Illinois College senior Taylor Joray has a passion for animals and conservation, and last summer he got the opportunity to do some firsthand conservation fieldwork by designing his own American kestrel nest-box monitoring project.
Joray, a biology and environmental biology major from Aurora, contacted the Peregrine Fund of Boise, Idaho, and the Kane County Forest Preserve in Geneva, Ill., for guidance in designing a summer research project. He worked with them in early 2012 to develop a project aimed at preserving the American kestrel, a North and South American raptor species that is in decline in the United States.
In researching this bird, Joray found that American kestrels (Falco sparverius) are the smallest falcon species in North America. Averaging about eight to 10 inches in length with a 24-inch wingspan, kestrels are about the size of a mourning dove. According to Joray, “kestrels occupy a wide variety of habitats, ranging from meadows, grasslands and farm fields, to cities and suburbs. They favor open areas with short ground vegetation which are ideal spots for them to find their prey.”

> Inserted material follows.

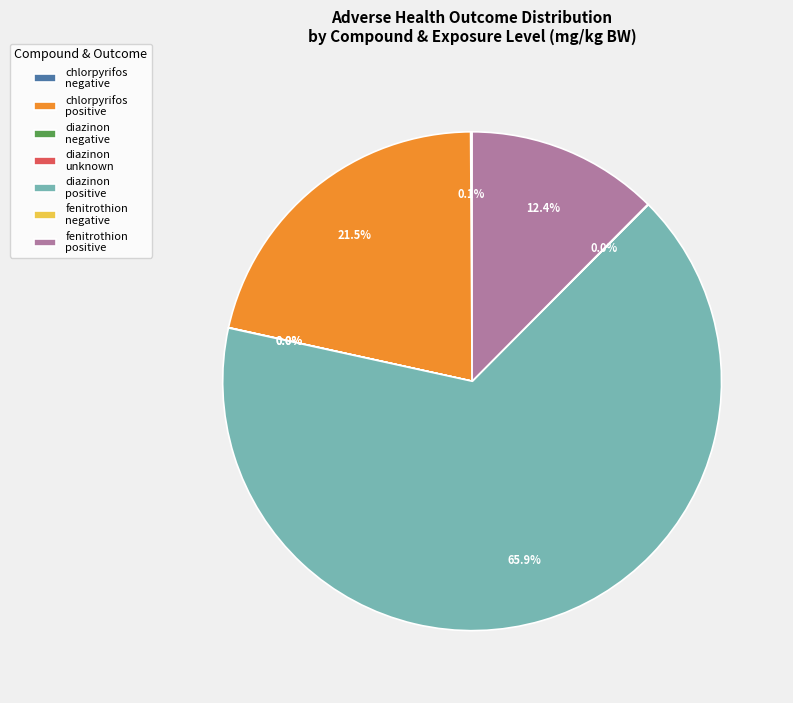

Between chlorpyrifos positive and fenitrothion positive, which is larger?

chlorpyrifos positive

Although these birds are still the common falcon species found in North America, they are undergoing a nationwide decline. “Luckily, kestrels take readily to human-made nest-boxes. Nest-boxes are beneficial because they provide safe nesting sites for the kestrels,” Joray said. “These boxes offer insight into the breeding cycle of these birds which can provide clues as to why their population is declining.”
With the help of family and friends and the West Aurora High School shop class, Joray built and installed 12 kestrel nest-boxes in various forest preserves throughout Kane County, Ill. The boxes were located on nine-foot tall wooden posts and included a hinged top to allow Joray to monitor occupancy and clean them.
Joray monitored these boxes once a week from early May to mid-August, recording occupancy and hatchling survival. “The results were not spectacular this first year, with only one box successfully fledgling kestrel chicks, but I found that the project was definitely worth it. Even though kestrel occupancy rates were not high, the project provided insight as to why kestrels might not be using the boxes. At one point, the non-native European starling was occupying eight out of the 12 nest-boxes, so their direct competition with kestrels may be a cause in the kestrels’ decline.” He shared his research findings with Matt Giovanni of the Peregrine Fund.
Overall, Joray says, “I wouldn’t trade this summer for anything. Watching the kestrel chicks progress from tiny eggs to fully grown fledglings was an awesome experience. I have plans of expanding the project in coming years, and I’m looking forward to continuing to help this awesome little bird of prey.”
Joray was one of five interns who received support in 2012 from Illinois College’s Environmental Issues Internship Program. The program is funded by a grant from the Margaret A. Cargill Foundation.
Margaret A. Cargill is the granddaughter of William Cargill, cofounder of Cargill Inc. The Margaret A. Cargill Foundation was created upon the philanthropist’s death in 2006, and assists programs that reflect her passions and priorities including the environment; the arts; services to families, children and the elderly; disaster-related relief, recovery and development; planned health; and animal welfare.